**Exercise details**
Each line of the data must reappear exactly in your answer, with no images included.

═══ Data excerpts ═══

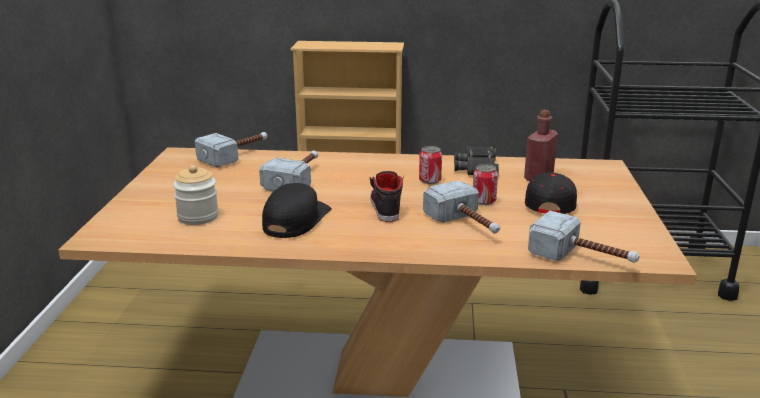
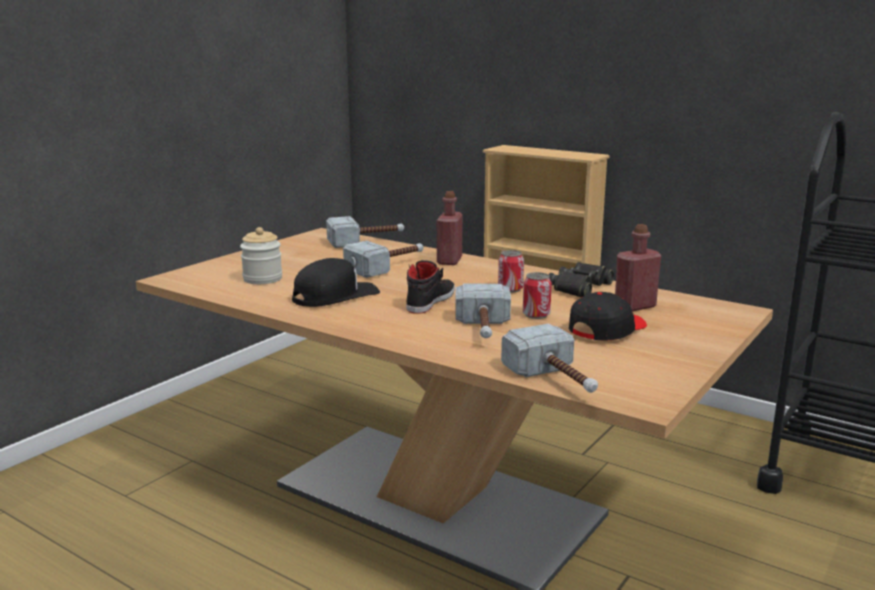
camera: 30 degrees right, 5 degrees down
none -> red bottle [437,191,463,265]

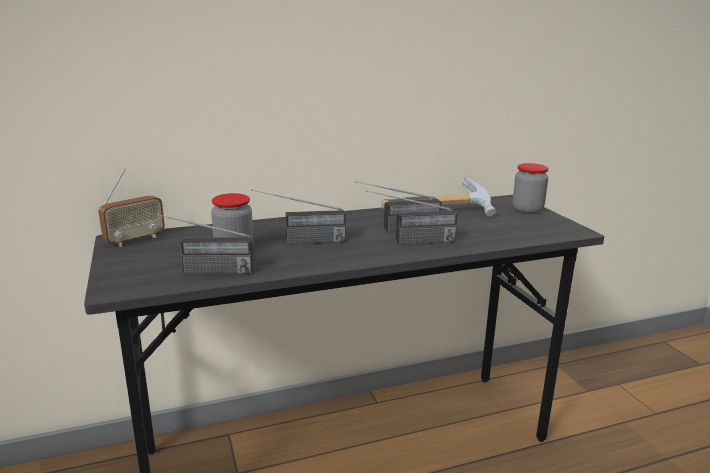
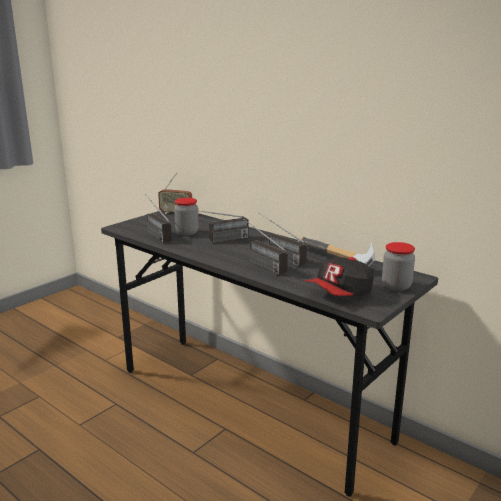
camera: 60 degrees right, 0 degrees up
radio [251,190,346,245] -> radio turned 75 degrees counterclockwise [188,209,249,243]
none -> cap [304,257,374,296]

═══

**Task response**
camera: 30 degrees right, 5 degrees down
none -> red bottle [437,191,463,265]

camera: 60 degrees right, 0 degrees up
radio [251,190,346,245] -> radio turned 75 degrees counterclockwise [188,209,249,243]
none -> cap [304,257,374,296]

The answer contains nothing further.